Транспорты подошли к месту посадки (между Гаграми и Пицундой, на правом берегу реки Бзыби, у имения Игумнова) около полуночи. Немногочисленная грузинская стража была подкуплена различными подарками, и погрузка началась. Ночью засвежело, и до рассвета удалось погрузить на «Дон» только 1300 человек. Катер с «Алмаза» выбросило волной на берег, и его сняли только утром, когда стихло.

С рассветом явился из Гагр грузинский комендант, бывший полковник русской службы Сумбатов, и категорически запретил дальнейшую погрузку, причем держал себя, по докладу очевидцев, до крайности нагло. По приказанию генерала Фостикова суда отошли от берега к месту рандеву, и он прибыл на «Алмаз». На берегу в это время оставалось около 4500 человек и 800 лошадей. Остальные лошади были, по большей части, проданы или обменены на провизию, так как грузины не позволяли нам ни свозить провизию на берег, ни грузить людей на суда, сами же, конечно, их не кормили, и положение отряда было самое бедственное. Мне говорили, что были случаи обмена лошади на два хлеба.

По совещании с генералом Фостиковым было решено попытаться повторить ту же операцию и в следующую ночь, то есть со 2/15 на 3/16 октября, причем погрузить на болиндер некоторое количество провизии и, если погрузка не удастся, то хотя бы скинуть эту провизию на берег для питания отряда, который положительно голодает. Эта попытка посадки на суда должна была быть последней. Если она не удастся, генерал Фостиков приказал с судами уходить в Севастополь, так как наше присутствие раздражает грузин и, ничему не помогая, может лишь ухудшить положение отряда. Сам генерал Фостиков в таком случае останется с отрядом и разделит его участь.

Ввиду того что по пункту пятому мирного договора между Грузией и Советроссией грузины обязаны были выдать отряд большевикам, генерал Фостиков предполагал попробовать распылиться по этой стране и снова собраться через десять дней в районе Нового Афона, куда к этому времени просил выслать транспорты. Одновременно генерал Фостиков дал мне для передачи Главнокомандующему телеграмму с просьбой о помощи. Радио это удалось передать лишь днем 3/16 октября.

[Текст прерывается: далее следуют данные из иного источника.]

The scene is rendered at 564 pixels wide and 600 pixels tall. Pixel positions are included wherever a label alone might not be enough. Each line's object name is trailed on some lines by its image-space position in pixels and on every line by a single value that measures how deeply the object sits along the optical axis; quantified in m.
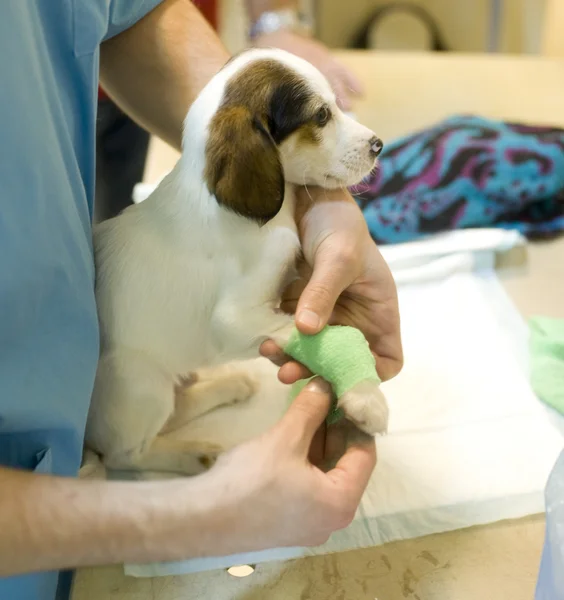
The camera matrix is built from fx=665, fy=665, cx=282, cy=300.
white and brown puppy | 0.70
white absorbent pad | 0.70
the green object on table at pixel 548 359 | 0.82
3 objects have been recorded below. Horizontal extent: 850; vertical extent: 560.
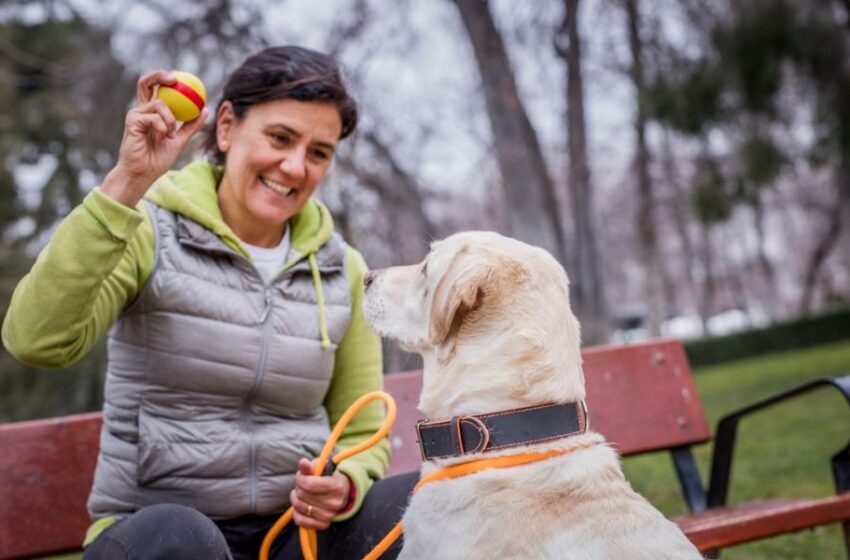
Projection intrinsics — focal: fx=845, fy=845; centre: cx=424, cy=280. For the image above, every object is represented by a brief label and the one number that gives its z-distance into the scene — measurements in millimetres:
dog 2020
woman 2252
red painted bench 3082
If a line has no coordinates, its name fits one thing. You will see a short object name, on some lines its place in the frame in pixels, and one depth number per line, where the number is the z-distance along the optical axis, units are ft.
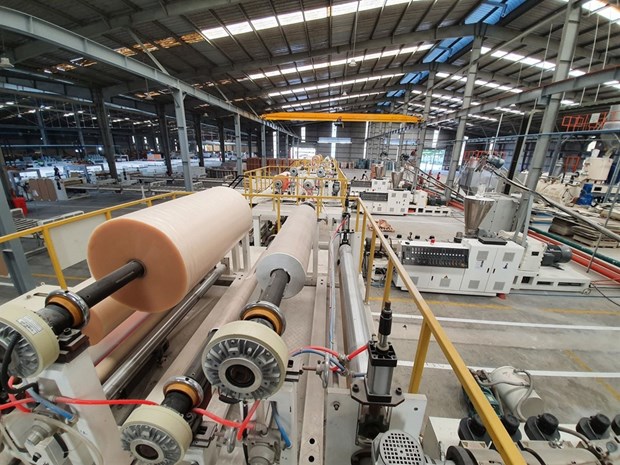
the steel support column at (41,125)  71.73
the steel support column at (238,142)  53.26
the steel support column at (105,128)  46.98
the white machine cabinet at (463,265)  19.81
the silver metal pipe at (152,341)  6.43
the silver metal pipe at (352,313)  6.43
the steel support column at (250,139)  106.83
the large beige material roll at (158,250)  5.69
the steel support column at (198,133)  76.48
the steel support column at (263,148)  69.85
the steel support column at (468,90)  38.75
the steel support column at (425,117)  51.30
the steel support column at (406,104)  69.37
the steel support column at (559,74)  23.95
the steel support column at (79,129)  68.47
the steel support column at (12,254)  15.62
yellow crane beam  43.15
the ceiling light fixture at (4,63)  19.39
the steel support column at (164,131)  62.15
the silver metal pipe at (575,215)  17.14
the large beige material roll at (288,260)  7.11
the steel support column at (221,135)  85.46
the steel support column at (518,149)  26.40
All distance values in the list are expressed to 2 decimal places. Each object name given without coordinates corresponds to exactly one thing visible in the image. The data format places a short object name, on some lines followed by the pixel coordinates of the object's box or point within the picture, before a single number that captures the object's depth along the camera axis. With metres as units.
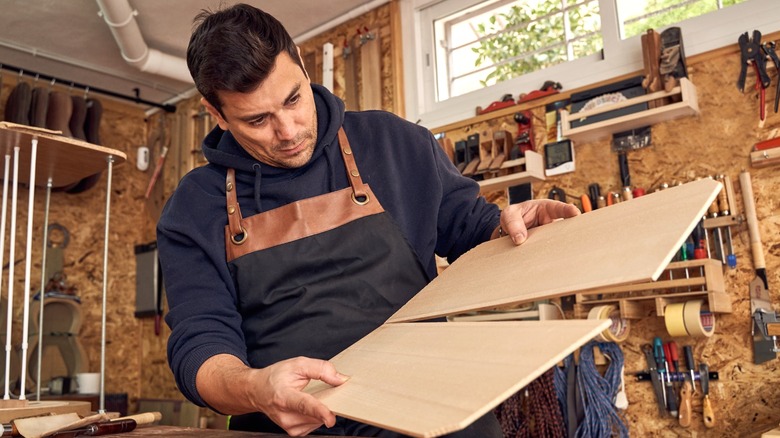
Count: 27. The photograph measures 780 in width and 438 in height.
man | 1.46
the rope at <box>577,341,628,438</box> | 2.88
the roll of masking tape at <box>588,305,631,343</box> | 2.83
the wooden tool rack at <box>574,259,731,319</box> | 2.62
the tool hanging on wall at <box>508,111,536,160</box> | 3.39
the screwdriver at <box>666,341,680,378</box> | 2.82
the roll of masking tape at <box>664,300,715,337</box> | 2.62
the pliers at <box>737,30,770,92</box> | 2.73
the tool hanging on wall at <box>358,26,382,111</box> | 4.25
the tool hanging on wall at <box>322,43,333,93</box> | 4.45
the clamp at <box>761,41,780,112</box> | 2.70
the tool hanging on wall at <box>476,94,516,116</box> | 3.57
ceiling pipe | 4.04
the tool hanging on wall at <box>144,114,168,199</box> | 5.61
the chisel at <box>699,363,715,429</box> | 2.67
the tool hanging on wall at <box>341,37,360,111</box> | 4.36
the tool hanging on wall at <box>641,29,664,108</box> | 2.95
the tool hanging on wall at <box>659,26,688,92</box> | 2.88
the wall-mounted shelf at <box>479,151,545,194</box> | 3.27
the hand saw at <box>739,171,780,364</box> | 2.56
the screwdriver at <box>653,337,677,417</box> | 2.79
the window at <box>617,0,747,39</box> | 3.13
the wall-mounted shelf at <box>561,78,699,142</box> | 2.83
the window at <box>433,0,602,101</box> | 3.58
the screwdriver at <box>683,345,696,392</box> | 2.76
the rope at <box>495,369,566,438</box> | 3.04
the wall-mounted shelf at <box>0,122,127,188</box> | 2.96
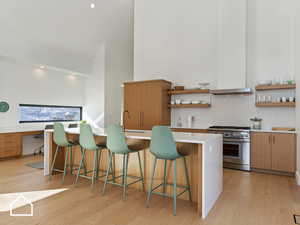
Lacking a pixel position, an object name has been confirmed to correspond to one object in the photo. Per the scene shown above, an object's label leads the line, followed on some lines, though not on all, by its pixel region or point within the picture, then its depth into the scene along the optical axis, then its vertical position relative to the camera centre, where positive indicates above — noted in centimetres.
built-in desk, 527 -73
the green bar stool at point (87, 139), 330 -39
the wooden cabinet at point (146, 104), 548 +32
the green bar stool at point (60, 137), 370 -40
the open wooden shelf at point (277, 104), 441 +29
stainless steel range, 450 -66
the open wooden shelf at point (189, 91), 534 +66
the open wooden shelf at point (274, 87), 441 +67
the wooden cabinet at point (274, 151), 410 -70
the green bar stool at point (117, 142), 297 -38
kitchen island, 247 -69
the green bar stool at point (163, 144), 256 -36
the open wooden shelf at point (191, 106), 535 +28
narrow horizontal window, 623 +5
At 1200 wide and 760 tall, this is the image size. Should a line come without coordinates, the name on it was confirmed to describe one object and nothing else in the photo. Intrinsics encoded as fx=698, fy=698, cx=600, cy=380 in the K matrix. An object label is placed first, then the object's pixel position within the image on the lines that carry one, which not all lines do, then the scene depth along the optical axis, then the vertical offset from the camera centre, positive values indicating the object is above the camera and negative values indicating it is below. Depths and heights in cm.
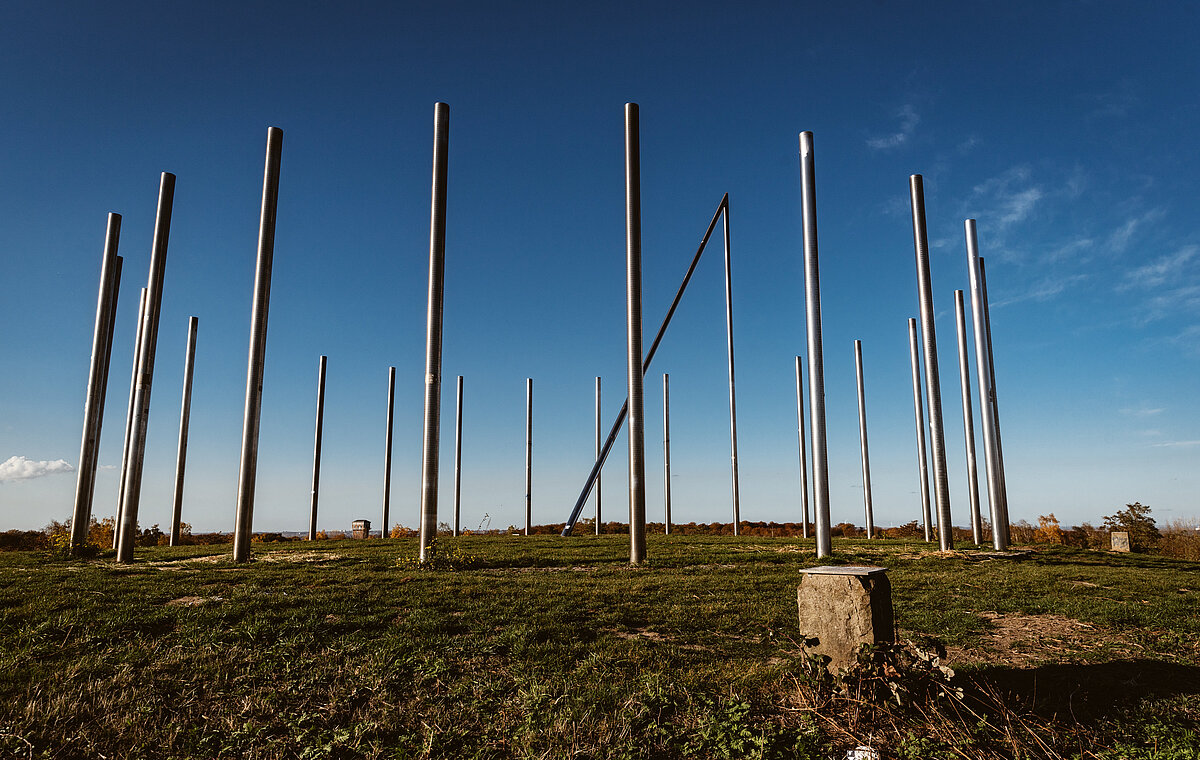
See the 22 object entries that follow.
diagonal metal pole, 2003 +251
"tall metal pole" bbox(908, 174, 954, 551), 1781 +368
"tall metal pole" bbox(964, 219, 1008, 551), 1982 +297
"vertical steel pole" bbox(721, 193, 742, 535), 2647 +593
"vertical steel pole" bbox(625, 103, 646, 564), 1432 +342
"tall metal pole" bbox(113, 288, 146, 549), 2144 +483
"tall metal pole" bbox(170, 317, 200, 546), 2394 +172
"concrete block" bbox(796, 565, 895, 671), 584 -91
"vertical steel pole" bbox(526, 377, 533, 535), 3266 +241
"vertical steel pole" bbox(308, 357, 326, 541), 2805 +231
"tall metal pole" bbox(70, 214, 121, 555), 1847 +323
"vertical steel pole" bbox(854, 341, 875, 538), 2966 +267
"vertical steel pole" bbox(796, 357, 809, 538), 2380 +140
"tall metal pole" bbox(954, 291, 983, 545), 2078 +197
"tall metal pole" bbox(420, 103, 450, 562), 1409 +354
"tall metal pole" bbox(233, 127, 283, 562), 1459 +334
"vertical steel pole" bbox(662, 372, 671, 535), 3064 +190
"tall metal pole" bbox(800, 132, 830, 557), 1595 +374
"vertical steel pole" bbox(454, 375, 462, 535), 3155 +175
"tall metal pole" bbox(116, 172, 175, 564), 1502 +318
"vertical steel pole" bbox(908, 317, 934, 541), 2407 +267
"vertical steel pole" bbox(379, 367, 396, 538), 3003 +165
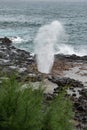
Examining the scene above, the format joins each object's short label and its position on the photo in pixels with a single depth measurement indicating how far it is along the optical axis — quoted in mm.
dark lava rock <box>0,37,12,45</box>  59325
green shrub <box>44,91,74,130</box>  14398
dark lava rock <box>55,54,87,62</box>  45531
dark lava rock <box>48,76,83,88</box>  30500
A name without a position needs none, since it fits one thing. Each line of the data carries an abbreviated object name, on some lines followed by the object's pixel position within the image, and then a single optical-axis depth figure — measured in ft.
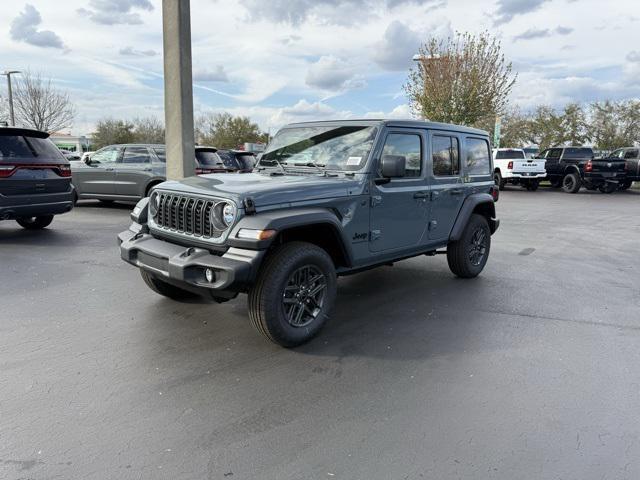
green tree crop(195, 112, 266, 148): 207.41
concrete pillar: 35.14
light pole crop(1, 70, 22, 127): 114.02
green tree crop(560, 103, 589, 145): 138.92
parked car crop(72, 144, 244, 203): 40.83
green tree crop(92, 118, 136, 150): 184.14
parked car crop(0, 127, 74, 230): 25.70
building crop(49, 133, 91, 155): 251.35
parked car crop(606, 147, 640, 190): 71.00
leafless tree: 129.70
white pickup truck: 73.46
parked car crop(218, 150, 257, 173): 48.39
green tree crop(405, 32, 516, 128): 79.41
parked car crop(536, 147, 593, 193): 74.08
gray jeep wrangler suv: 12.37
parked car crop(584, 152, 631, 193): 70.28
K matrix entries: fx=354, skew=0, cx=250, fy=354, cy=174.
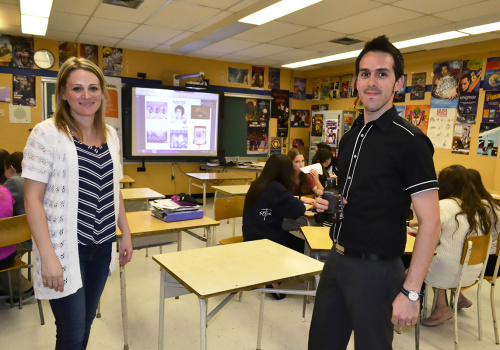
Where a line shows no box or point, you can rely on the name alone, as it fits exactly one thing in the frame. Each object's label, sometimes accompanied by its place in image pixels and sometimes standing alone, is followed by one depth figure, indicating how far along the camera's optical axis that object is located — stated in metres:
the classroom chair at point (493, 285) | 2.53
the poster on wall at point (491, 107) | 5.02
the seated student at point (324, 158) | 4.62
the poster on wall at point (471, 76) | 5.20
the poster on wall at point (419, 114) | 5.85
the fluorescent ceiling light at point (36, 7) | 3.78
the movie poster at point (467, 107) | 5.25
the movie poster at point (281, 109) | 7.86
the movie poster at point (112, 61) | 6.17
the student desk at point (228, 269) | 1.48
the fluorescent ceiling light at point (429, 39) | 4.59
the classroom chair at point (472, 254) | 2.23
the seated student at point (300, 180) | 4.02
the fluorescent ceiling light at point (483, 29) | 4.14
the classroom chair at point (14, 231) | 2.16
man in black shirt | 1.18
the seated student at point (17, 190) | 2.65
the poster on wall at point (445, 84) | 5.45
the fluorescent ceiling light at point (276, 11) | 3.67
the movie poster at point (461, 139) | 5.35
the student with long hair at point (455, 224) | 2.37
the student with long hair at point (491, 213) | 2.57
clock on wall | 5.71
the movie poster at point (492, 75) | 5.01
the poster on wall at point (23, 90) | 5.66
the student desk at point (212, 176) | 4.93
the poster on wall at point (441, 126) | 5.54
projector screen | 6.27
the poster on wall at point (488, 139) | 5.05
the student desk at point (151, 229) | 2.27
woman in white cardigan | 1.28
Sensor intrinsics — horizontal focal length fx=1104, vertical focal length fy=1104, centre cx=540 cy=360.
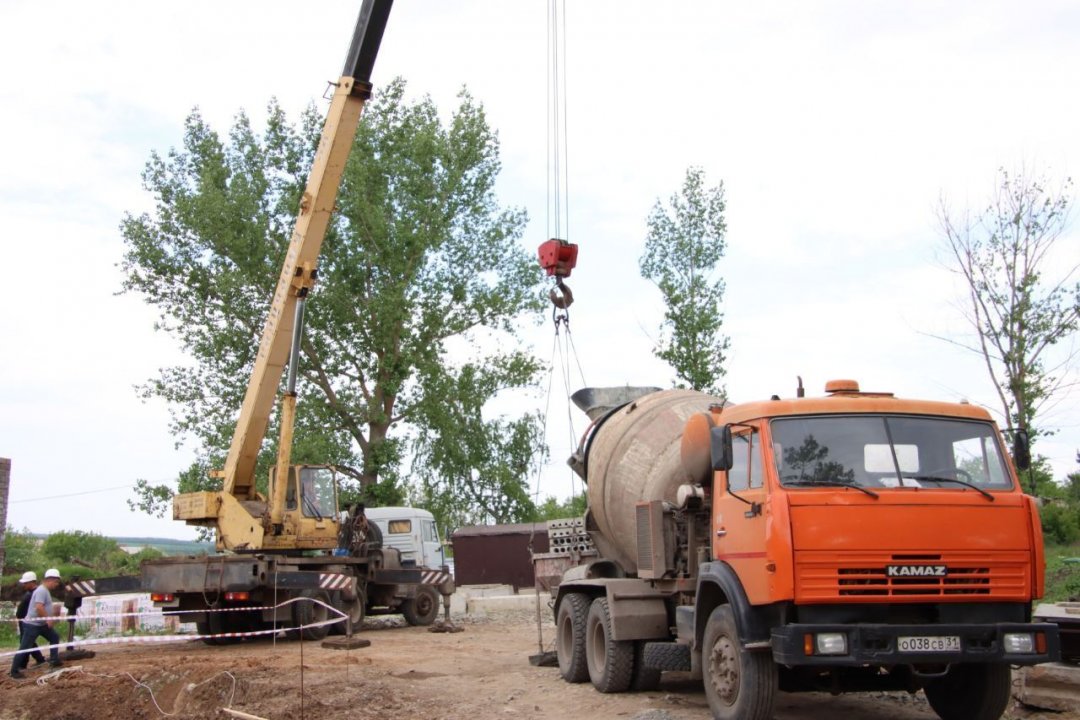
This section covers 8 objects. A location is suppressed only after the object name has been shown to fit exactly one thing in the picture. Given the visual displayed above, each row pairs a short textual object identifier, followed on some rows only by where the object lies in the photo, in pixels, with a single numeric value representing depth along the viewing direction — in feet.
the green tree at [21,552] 138.43
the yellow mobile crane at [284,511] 59.77
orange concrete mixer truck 26.50
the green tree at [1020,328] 80.28
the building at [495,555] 111.34
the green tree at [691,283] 93.86
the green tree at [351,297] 108.06
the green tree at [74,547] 176.14
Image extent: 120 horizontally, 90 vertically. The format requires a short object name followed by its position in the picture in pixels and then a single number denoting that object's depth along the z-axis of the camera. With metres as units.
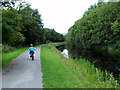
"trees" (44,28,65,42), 85.67
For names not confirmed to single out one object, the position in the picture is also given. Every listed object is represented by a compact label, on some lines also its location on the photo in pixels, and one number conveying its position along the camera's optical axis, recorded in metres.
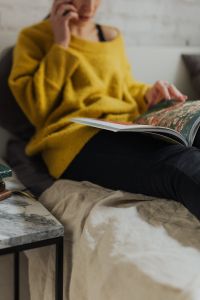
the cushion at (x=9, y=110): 1.21
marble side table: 0.74
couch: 1.42
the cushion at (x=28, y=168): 1.02
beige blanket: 0.61
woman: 0.90
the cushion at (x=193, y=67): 1.47
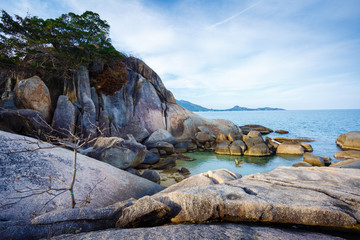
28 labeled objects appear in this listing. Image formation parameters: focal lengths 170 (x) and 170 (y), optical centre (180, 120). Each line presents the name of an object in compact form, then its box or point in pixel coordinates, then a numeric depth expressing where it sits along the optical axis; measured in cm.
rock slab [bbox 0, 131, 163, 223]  404
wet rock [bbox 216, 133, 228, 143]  2075
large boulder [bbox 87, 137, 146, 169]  887
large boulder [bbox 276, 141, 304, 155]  1725
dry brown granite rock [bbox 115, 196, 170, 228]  296
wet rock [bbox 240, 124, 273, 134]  3747
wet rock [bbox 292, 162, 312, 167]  1170
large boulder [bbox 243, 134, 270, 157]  1670
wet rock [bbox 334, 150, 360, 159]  1511
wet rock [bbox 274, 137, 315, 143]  2566
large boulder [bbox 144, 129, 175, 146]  1770
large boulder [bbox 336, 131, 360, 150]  1955
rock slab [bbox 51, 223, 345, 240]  245
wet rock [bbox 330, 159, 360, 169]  881
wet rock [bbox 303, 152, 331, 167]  1349
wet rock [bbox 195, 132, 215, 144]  2014
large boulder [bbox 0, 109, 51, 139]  876
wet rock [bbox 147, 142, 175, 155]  1611
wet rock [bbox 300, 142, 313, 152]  1888
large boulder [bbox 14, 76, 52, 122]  1091
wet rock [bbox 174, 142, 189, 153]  1803
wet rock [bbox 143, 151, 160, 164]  1245
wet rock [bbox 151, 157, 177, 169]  1223
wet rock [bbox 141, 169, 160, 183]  898
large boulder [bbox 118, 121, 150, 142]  1723
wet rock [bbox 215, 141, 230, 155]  1744
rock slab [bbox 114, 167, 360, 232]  304
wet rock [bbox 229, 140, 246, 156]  1703
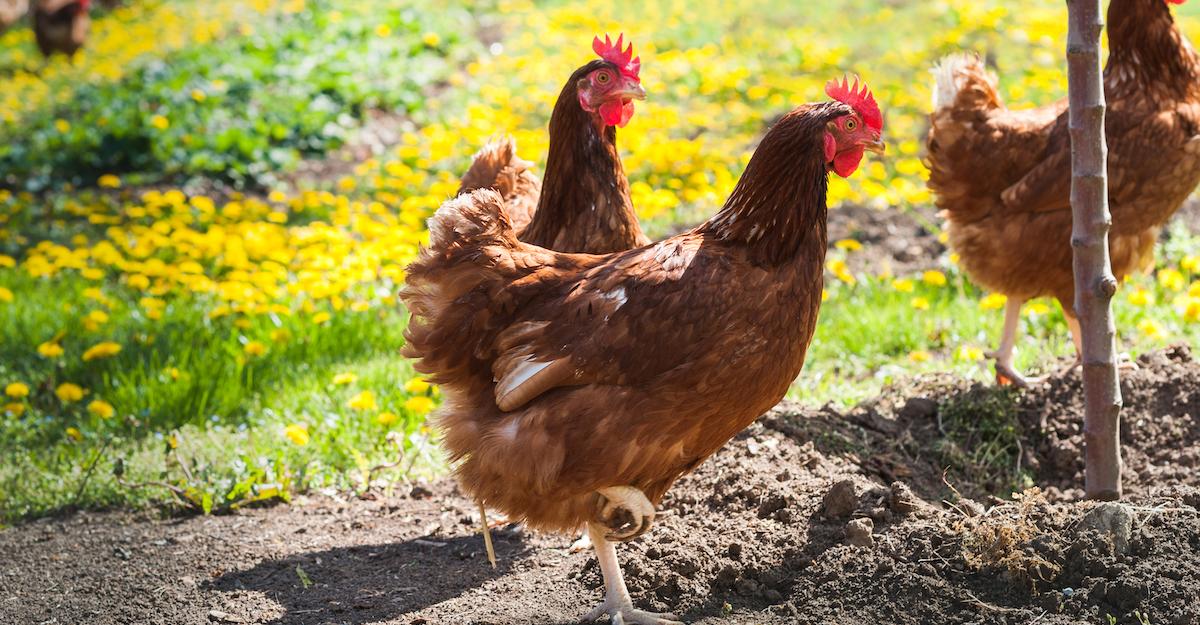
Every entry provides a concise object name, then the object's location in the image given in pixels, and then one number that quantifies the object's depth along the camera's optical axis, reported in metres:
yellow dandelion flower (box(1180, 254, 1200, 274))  5.83
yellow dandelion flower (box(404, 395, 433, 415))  4.96
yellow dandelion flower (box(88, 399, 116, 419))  4.94
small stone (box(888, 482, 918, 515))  3.68
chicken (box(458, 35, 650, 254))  4.37
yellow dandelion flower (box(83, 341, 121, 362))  5.42
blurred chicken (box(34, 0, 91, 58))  13.02
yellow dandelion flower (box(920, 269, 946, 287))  5.93
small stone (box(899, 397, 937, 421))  4.54
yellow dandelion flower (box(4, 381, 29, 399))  5.12
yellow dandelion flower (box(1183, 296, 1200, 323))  5.05
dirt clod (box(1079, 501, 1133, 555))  3.18
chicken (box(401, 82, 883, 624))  3.24
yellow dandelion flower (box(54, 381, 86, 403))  5.17
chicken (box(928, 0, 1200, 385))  4.76
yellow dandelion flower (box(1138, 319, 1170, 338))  5.09
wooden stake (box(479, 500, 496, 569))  3.76
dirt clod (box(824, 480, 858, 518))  3.73
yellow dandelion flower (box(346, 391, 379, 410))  4.89
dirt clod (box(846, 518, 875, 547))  3.54
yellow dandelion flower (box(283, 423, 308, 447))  4.66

Вечером 2/15 октября транспорты, за исключением «Крыма», который остался при мне, пошли снова к берегу, но грузины выставили усиленную охрану и не позволили не только грузить на суда людей, но даже и подать провизию на берег. Мой офицер, бывший на баркасе у места предполагаемой посадки, вернулся около 11 часов утра 3/16 октября на крейсер и доложил мне, что генерал Фостиков приказал, если я не имею новых распоряжений от Главкома, то действовать так, как было условлено накануне, то есть уходить в Севастополь, но добавил, что он попытается еще раз уговорить грузин дать разрешение на выгрузку провизии для отряда.

Ввиду этого я отправил в Севастополь лишь ненужные мне больше «Крым» и «Аскольд» (если бы удалось грузить лошадей, я смог бы погрузить их на «Ялту», специально для этого оборудованную, и на «Дон») и вечером 3/16 октября снова послал «Ялту», болиндер с провизией и «Добровольца» к берегу, придав им для связи со мною «Утку». До этого случая я к месту посадки боевые суда не посылал, чтобы не нарушать нейтралитета.